Ambiente ainda mais soturno, sala escura e mal cuidada. Quase vinte minutos de espera numa fila para a inscrição, seguindo-se nova espera interminável por um primeiro atendimento. Os critérios de chamada são tão obscuros como a sala, onde se espraia a habitual mistura social. A confusão é espessa. Chegam ambulâncias de vez em quando, trazendo misérias, desgraças e aflições. Há gente que espera pacientemente, outros protestam. Um grupo rodeia médicos e enfermeiras desolados, tentando perceber o que terá acontecido ao processo de um paciente, que se evaporou misteriosamente. Entornado numa maca, um jovem de gorro na cabeça, no mais adiantado estado de degradação química, tenta regularmente pôr-se de pé mas não se tem nas pernas. Implora que lhe chamem um táxi, chora pelo telemóvel para que alguém o venha buscar - mas é evidente que nem no hospital nem na família há quem esteja para aí virado.

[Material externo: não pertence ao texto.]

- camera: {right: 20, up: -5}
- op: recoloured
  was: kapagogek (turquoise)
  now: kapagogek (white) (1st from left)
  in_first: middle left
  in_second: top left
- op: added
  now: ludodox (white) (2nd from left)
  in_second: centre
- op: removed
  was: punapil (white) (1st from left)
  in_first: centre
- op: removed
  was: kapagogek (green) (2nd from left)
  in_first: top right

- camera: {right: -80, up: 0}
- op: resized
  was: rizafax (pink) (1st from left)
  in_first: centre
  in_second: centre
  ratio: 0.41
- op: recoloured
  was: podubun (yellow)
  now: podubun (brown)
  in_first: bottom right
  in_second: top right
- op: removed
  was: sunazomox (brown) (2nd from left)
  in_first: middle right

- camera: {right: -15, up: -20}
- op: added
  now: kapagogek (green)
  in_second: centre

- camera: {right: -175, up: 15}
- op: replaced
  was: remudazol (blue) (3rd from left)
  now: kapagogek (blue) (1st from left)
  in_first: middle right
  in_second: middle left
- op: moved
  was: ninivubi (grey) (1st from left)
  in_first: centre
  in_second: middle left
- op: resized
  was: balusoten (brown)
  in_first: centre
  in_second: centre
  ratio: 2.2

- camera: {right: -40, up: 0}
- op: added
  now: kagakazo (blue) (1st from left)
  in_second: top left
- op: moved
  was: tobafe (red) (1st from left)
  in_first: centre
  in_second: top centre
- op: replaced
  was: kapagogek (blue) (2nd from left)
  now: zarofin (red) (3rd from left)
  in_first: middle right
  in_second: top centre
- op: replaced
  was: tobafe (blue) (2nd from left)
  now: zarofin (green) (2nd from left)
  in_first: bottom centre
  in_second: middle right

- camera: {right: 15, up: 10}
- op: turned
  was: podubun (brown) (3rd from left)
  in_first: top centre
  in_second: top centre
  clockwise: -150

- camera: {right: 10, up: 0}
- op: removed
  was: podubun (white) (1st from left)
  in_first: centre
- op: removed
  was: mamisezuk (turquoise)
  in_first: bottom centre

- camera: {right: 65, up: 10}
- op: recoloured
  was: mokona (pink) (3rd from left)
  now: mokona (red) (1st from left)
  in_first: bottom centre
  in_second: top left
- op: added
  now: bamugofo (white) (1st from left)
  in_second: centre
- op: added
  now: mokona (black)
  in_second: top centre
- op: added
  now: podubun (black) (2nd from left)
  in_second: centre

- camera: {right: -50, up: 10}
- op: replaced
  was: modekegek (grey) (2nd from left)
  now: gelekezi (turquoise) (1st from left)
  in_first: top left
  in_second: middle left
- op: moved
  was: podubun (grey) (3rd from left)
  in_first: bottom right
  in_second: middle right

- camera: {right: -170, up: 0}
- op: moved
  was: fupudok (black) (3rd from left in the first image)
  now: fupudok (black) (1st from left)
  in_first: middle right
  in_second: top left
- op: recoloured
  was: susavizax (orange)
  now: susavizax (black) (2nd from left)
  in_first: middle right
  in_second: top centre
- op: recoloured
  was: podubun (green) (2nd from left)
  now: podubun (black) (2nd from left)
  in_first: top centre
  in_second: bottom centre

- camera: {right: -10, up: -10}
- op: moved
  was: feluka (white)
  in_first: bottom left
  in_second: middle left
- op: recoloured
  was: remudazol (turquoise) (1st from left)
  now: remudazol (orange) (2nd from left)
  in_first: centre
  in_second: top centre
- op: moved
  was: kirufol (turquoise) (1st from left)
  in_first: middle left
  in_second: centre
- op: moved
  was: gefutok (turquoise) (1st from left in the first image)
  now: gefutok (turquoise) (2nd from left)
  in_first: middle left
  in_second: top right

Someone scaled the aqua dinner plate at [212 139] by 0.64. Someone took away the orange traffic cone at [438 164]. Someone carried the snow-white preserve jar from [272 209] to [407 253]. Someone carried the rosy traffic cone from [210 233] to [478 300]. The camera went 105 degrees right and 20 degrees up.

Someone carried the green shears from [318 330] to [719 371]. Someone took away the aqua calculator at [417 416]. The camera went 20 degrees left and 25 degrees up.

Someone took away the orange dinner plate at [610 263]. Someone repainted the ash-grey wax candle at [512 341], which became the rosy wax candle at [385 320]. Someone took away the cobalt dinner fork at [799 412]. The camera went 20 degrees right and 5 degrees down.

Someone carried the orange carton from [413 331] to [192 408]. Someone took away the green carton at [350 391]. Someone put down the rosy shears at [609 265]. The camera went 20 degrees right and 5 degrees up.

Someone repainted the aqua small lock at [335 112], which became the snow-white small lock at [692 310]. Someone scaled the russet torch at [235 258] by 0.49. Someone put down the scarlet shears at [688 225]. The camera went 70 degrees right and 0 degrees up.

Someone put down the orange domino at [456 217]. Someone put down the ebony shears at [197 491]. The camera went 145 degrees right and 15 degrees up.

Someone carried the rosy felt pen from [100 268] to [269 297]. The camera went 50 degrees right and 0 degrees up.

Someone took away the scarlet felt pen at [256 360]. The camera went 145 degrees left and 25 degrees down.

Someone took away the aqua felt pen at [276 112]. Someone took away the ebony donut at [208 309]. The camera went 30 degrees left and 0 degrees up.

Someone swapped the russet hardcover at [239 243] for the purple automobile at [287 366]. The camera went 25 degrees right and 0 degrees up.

Passadas quase três horas, em que pelo menos já não havia dores de estômago, lá se tenta saber das razões de tanta espera. "Mas já chamámos a senhora três vezes." Chamaram uma ova. Mas vai-se a ver e chamaram mesmo, só que pelo nome errado. Tinham-se enganado a transcrevê-lo.
Etapa seguinte: nova espera para ser atendida pelo médico, em nova sala fria e malcheirosa, servida por casas de banho imundas, cheia de doentes em maca que dormem, resfolegam, gemem e protestam. Há um que, subitamente curado pelo desespero, se levanta e tenta pôr-se dali para fora, até ser impedido por familiares e encarregados. Um preso algemado à cadeira de espera é escoltado por dois polícias entediados que o ameaçam entre dentes à mais ténue tentativa de se mexer. A fome aperta, mas não há sequer uma miserável máquina de café, quanto mais de bolachas ou qualquer coisa que se trinque.
Só quase lá para a 1 da manhã é que somos chamados, atendidos e mandados embora com o problema resolvido. Lá fora no passeio, solitário na noite gelada, abraçado de cócoras a um pilarete metálico, o jovem de gorro murmura coisas vagas por entre as quais se pressente que implora, protesta ou simplesmente se lamenta. Suspeito que o infeliz ainda lá esteja.
No total dos dois dias, foram quase 8 horas de inferno nas garras do sistema hospitalar de uma capital europeia (durante as quais, além de tudo, não vimos um único empregado de limpeza) apenas para obter a receita de um antibiótico que não fizesse dores de estômago, que finalmente se conseguiu num quarto de hora de consulta por uma médica de extrema simpatia e competência.
"É a mesma coisa em todo o lado," disse-nos o homem do táxi. "Se quiserem ser bem atendidos vão ao privado." Isto é cada vez mais evidente perante a degradação e o desinvestimento nos serviços públicos, nomeadamente nos de saúde. Mas saí da aventura com um respeito renovado pelo Serviço Nacional de Saúde e pelos hospitais portugueses, onde nunca fui tão mal atendido nem testemunhei tamanho desleixo - por enquanto. É que quase me estava a esquecer de dizer que isto se passou em Paris, primeiro no hospital Bichat, depois no Lariboisiére, num país cujo sistema nacional de saúde já foi considerado modelar.